Although classes have ended for the year at the Oberlin Conservatory, there are still performances to be aired on its Stage Left platform, including Saturday’s large ensembles’ performances of works by David Clay Mettens, Eleanor Alberga, and Jennifer Higdon.
Speaking of Oberlin, on Sunday, alumna organist Katelyn Emerson returns to the area for a progressive recital at two churches in Canton. And speaking of organs, the Stambaugh Organ Series is back with a recital by Joshua Stafford that can be attended in person or watched online on the Stambaugh Auditorium app.
North Coast Winds plays a Sunday concert at Lakeside Chautauqua under the auspices of the Firelands Symphony, including an arrangement of Dvořák’s Wind Serenade that pares the performing forces down from 15 to 5.
And baritone Allan Mosher and pianist Cicilia Yudha wrap up the weekend with a Youngstown State faculty recital pre-recorded at the McDonough Museum. There’s only one piece on the program: Schubert’s Winter Journey.
THIS WEEKEND’S ALMANAC:
The list of anniversaries is very short for May 15 and 16. Venetian printer Ottaviano de’ Petrucci published his Odhecaton A — the first of three volumes, with B and C to follow — on May 15, 1501, marking the first occasion when a collection of polyphonic music (chansons in this case) was printed from moveable type, making Petrucci the Gutenberg of Renaissance music. Although his process required passing each page through his press three times, his accomplishment was still a milestone in the dissemination of printed music. It’s not for nothing that the wonderful online library of public domain music in pdf format has been named the Petrucci Music Library.
Here’s Josquin des Prez’ chanson, Adieu mes amours in Petrucci’s elegant printing of the first Odhecaton volume. It’s laid out in typical Renaissance fashion with each of the four voices printed in a separate quadrant rather than on top of each other in score (as the chanson appears below). Watch a performance here by Fuse di Venere.

Jeannette Sorrell and Cleveland’s Baroque Orchestra, Apollo’s Fire, have programmed a lot of Monteverdi’s music in various halls in Northeast Ohio as well as across the U.S. and Europe.
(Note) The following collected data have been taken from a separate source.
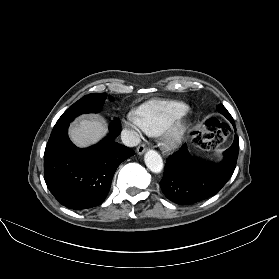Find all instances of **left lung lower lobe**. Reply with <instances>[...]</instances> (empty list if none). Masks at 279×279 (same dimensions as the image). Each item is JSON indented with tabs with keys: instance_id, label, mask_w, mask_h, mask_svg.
Segmentation results:
<instances>
[{
	"instance_id": "1",
	"label": "left lung lower lobe",
	"mask_w": 279,
	"mask_h": 279,
	"mask_svg": "<svg viewBox=\"0 0 279 279\" xmlns=\"http://www.w3.org/2000/svg\"><path fill=\"white\" fill-rule=\"evenodd\" d=\"M230 122L235 128L233 119ZM238 152L237 135L233 144L224 152L223 161L218 164L196 161L187 147L182 146L166 161L160 182L164 195L179 205H187L217 194L233 174Z\"/></svg>"
}]
</instances>
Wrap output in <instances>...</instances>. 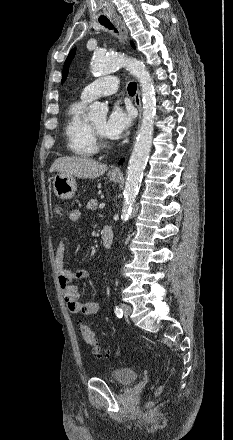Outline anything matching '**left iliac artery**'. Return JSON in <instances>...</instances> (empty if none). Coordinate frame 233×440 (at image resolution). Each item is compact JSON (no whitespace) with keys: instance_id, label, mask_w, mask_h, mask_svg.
Returning <instances> with one entry per match:
<instances>
[{"instance_id":"44dca946","label":"left iliac artery","mask_w":233,"mask_h":440,"mask_svg":"<svg viewBox=\"0 0 233 440\" xmlns=\"http://www.w3.org/2000/svg\"><path fill=\"white\" fill-rule=\"evenodd\" d=\"M115 314H116V316L117 317H122L123 316V311H122V309L121 308H119V307H116L115 308Z\"/></svg>"}]
</instances>
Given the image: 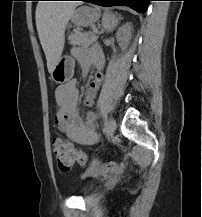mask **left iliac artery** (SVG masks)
I'll return each instance as SVG.
<instances>
[{"label":"left iliac artery","mask_w":202,"mask_h":217,"mask_svg":"<svg viewBox=\"0 0 202 217\" xmlns=\"http://www.w3.org/2000/svg\"><path fill=\"white\" fill-rule=\"evenodd\" d=\"M101 126H102V131L105 133V123L102 122V123H101Z\"/></svg>","instance_id":"left-iliac-artery-1"}]
</instances>
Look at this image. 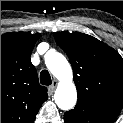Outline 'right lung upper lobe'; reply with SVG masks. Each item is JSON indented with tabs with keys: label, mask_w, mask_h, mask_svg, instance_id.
<instances>
[{
	"label": "right lung upper lobe",
	"mask_w": 123,
	"mask_h": 123,
	"mask_svg": "<svg viewBox=\"0 0 123 123\" xmlns=\"http://www.w3.org/2000/svg\"><path fill=\"white\" fill-rule=\"evenodd\" d=\"M40 34L1 35V123H34L48 98L30 56Z\"/></svg>",
	"instance_id": "obj_1"
}]
</instances>
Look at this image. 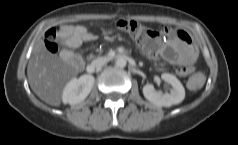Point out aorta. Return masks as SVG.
Here are the masks:
<instances>
[{"label":"aorta","mask_w":238,"mask_h":145,"mask_svg":"<svg viewBox=\"0 0 238 145\" xmlns=\"http://www.w3.org/2000/svg\"><path fill=\"white\" fill-rule=\"evenodd\" d=\"M126 59L124 57L117 58L115 65L119 68H124L126 66Z\"/></svg>","instance_id":"obj_1"}]
</instances>
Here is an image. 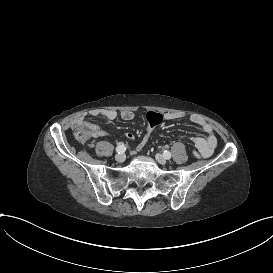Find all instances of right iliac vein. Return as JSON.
<instances>
[{
    "instance_id": "right-iliac-vein-1",
    "label": "right iliac vein",
    "mask_w": 273,
    "mask_h": 273,
    "mask_svg": "<svg viewBox=\"0 0 273 273\" xmlns=\"http://www.w3.org/2000/svg\"><path fill=\"white\" fill-rule=\"evenodd\" d=\"M125 158H126L125 155L122 154V153L116 154V156H115V160H116L117 162H119V163L124 162V161H125Z\"/></svg>"
}]
</instances>
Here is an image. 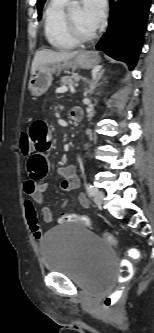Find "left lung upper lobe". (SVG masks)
<instances>
[{"label":"left lung upper lobe","instance_id":"5c2ea615","mask_svg":"<svg viewBox=\"0 0 154 333\" xmlns=\"http://www.w3.org/2000/svg\"><path fill=\"white\" fill-rule=\"evenodd\" d=\"M45 1L46 0H37L39 19L41 18V11H42V7H43Z\"/></svg>","mask_w":154,"mask_h":333}]
</instances>
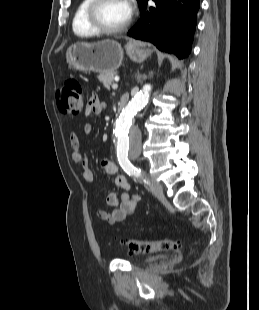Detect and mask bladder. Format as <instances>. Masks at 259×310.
<instances>
[{
	"mask_svg": "<svg viewBox=\"0 0 259 310\" xmlns=\"http://www.w3.org/2000/svg\"><path fill=\"white\" fill-rule=\"evenodd\" d=\"M164 257H165V255H155V256H151V257L146 258L143 262L151 263V262L161 260Z\"/></svg>",
	"mask_w": 259,
	"mask_h": 310,
	"instance_id": "31cf9c89",
	"label": "bladder"
}]
</instances>
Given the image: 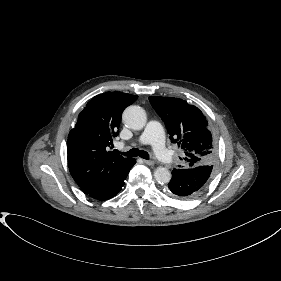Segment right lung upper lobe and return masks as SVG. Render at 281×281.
Masks as SVG:
<instances>
[{"mask_svg": "<svg viewBox=\"0 0 281 281\" xmlns=\"http://www.w3.org/2000/svg\"><path fill=\"white\" fill-rule=\"evenodd\" d=\"M138 97L107 92L91 99L79 114L67 140L68 166L80 188L93 197L110 187L132 158L107 151L117 136L124 108Z\"/></svg>", "mask_w": 281, "mask_h": 281, "instance_id": "obj_1", "label": "right lung upper lobe"}]
</instances>
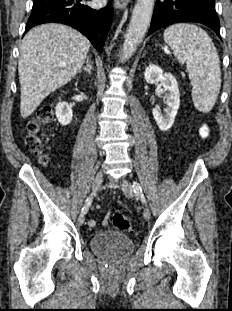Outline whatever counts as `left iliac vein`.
<instances>
[{"instance_id":"4c4485c4","label":"left iliac vein","mask_w":232,"mask_h":311,"mask_svg":"<svg viewBox=\"0 0 232 311\" xmlns=\"http://www.w3.org/2000/svg\"><path fill=\"white\" fill-rule=\"evenodd\" d=\"M122 191L126 197L132 198L134 196L133 186L128 181L122 182ZM143 216L146 220H149L151 217V213L148 207H144Z\"/></svg>"}]
</instances>
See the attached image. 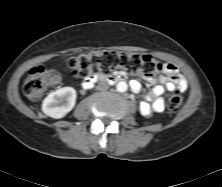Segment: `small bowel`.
Segmentation results:
<instances>
[{"mask_svg": "<svg viewBox=\"0 0 222 187\" xmlns=\"http://www.w3.org/2000/svg\"><path fill=\"white\" fill-rule=\"evenodd\" d=\"M164 74L158 76H145L144 79L152 86L151 90L147 93L146 101L140 103V111L145 117H152L155 113H159L164 109V100L162 94L166 88L173 87L179 90H186L187 80L184 76L179 74L177 67L171 63L163 65ZM135 92L141 90V85L138 82L132 84Z\"/></svg>", "mask_w": 222, "mask_h": 187, "instance_id": "obj_1", "label": "small bowel"}]
</instances>
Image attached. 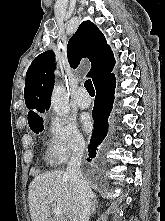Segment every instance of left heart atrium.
Listing matches in <instances>:
<instances>
[{
    "label": "left heart atrium",
    "mask_w": 165,
    "mask_h": 221,
    "mask_svg": "<svg viewBox=\"0 0 165 221\" xmlns=\"http://www.w3.org/2000/svg\"><path fill=\"white\" fill-rule=\"evenodd\" d=\"M83 124H84L86 131H88V132L91 131L92 121H91L90 117H85L83 120Z\"/></svg>",
    "instance_id": "left-heart-atrium-1"
}]
</instances>
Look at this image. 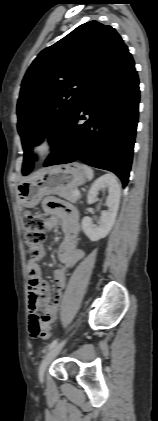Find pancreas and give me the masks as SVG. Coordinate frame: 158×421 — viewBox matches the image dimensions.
Wrapping results in <instances>:
<instances>
[{"instance_id": "cf45deb5", "label": "pancreas", "mask_w": 158, "mask_h": 421, "mask_svg": "<svg viewBox=\"0 0 158 421\" xmlns=\"http://www.w3.org/2000/svg\"><path fill=\"white\" fill-rule=\"evenodd\" d=\"M74 191H75V189H70V190L64 191V192L60 193V196L65 198L66 200L72 202V203H75L79 199V196H75L73 194Z\"/></svg>"}]
</instances>
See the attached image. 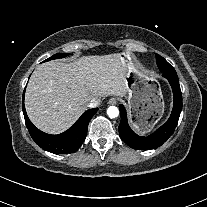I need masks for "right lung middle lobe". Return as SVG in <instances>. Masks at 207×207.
Here are the masks:
<instances>
[{
  "mask_svg": "<svg viewBox=\"0 0 207 207\" xmlns=\"http://www.w3.org/2000/svg\"><path fill=\"white\" fill-rule=\"evenodd\" d=\"M67 55H68L67 53H64V54H55V55L51 56L50 58L46 59L45 61H49V60L56 59V58H62V57H65Z\"/></svg>",
  "mask_w": 207,
  "mask_h": 207,
  "instance_id": "dd1d6c3e",
  "label": "right lung middle lobe"
}]
</instances>
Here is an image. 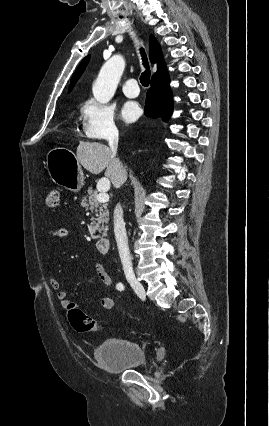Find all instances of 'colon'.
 <instances>
[{
	"label": "colon",
	"mask_w": 269,
	"mask_h": 426,
	"mask_svg": "<svg viewBox=\"0 0 269 426\" xmlns=\"http://www.w3.org/2000/svg\"><path fill=\"white\" fill-rule=\"evenodd\" d=\"M60 201L58 189L49 190L44 196V203L48 208H58ZM68 318L73 328L78 332L99 331L105 326L96 319L86 315L81 309L71 307Z\"/></svg>",
	"instance_id": "colon-1"
}]
</instances>
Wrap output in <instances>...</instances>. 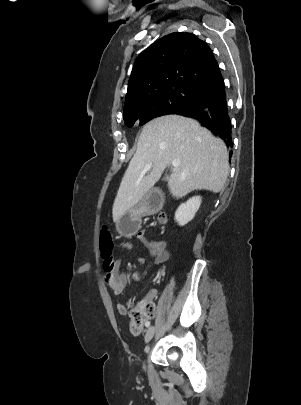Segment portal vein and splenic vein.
Returning a JSON list of instances; mask_svg holds the SVG:
<instances>
[{"mask_svg":"<svg viewBox=\"0 0 301 405\" xmlns=\"http://www.w3.org/2000/svg\"><path fill=\"white\" fill-rule=\"evenodd\" d=\"M179 164H180V161H179V160H173V161H172V166H173V167H177V166H179ZM150 168H151V164H147V165L145 166L144 171L146 172V171H148Z\"/></svg>","mask_w":301,"mask_h":405,"instance_id":"1","label":"portal vein and splenic vein"}]
</instances>
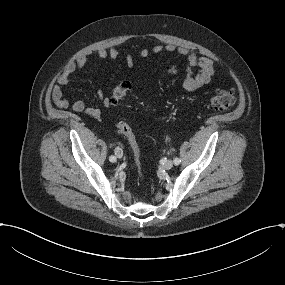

Here are a few videos from their archives.
We’ll start with a collection of secular works from the 2020 program, “L’AMORE — Love and Rejection in Old Italy,” performed at St. Paul’s in Cleveland Heights. (It begins with a piece by Barbara Strozzi, then goes on to selections from L’Incoronazione di Poppea, and the Scherzi musicali. Watch here.
One of the composer’s monuments is the Vespers of 1610, written for the Mantuan court, which has required some reassembly, having been published as individual pieces. One of the motets editors haven’t quite known what to do with but has to be included because of its powerful declamation, Duo Seraphim was sung by tenors Jacob Perry, Nathan Hodgson and Nathan Dougherty at First Baptist Church in October, 2019. Watch here.
Like all Vespers services, Monteverdi’s setting concludes with the Magnificat. His bravura setting covers most of the stylistic bases available to the composer, including wonderful echo effects (I heard a performance at the Edinburgh Festival where the conductor had the echo tenor sing his part from the Gents’ just off the balcony of the performing venue — a perfect location.) Apollo’s Fire performs it here in Trinity Cathedral in November of 2014.
Finally, here’s an exquisite performance by tenor Karim Sulayman of Monteverdi’s Si dolce è il tormento (How sweet the torment) from an Apollo’s Fire “Blues Café 1610” performance on Valentine’s Day of 2015 at the Music Box Supper Club in Cleveland.
The only other anniversary of note is the birth of American composer Richard Wilson in Cleveland on May 16, 1941. Having imbibed concerts by The Cleveland Orchestra under George Szell at an early age, he went on to study at Harvard and Rutgers, then taught at Vassar from 1966 to 2016. Wilson was awarded the Cleveland Arts Prize in 1988.
He has a long list of compositions in every genre, so it’s worth wondering why we don’t hear more of his music in his hometown. For a taste of Wilson’s style, read about his “shaggy dog” opera, Aethelred The Unready, here, then watch a performance conducted by the composer and directed by Drew Minter here.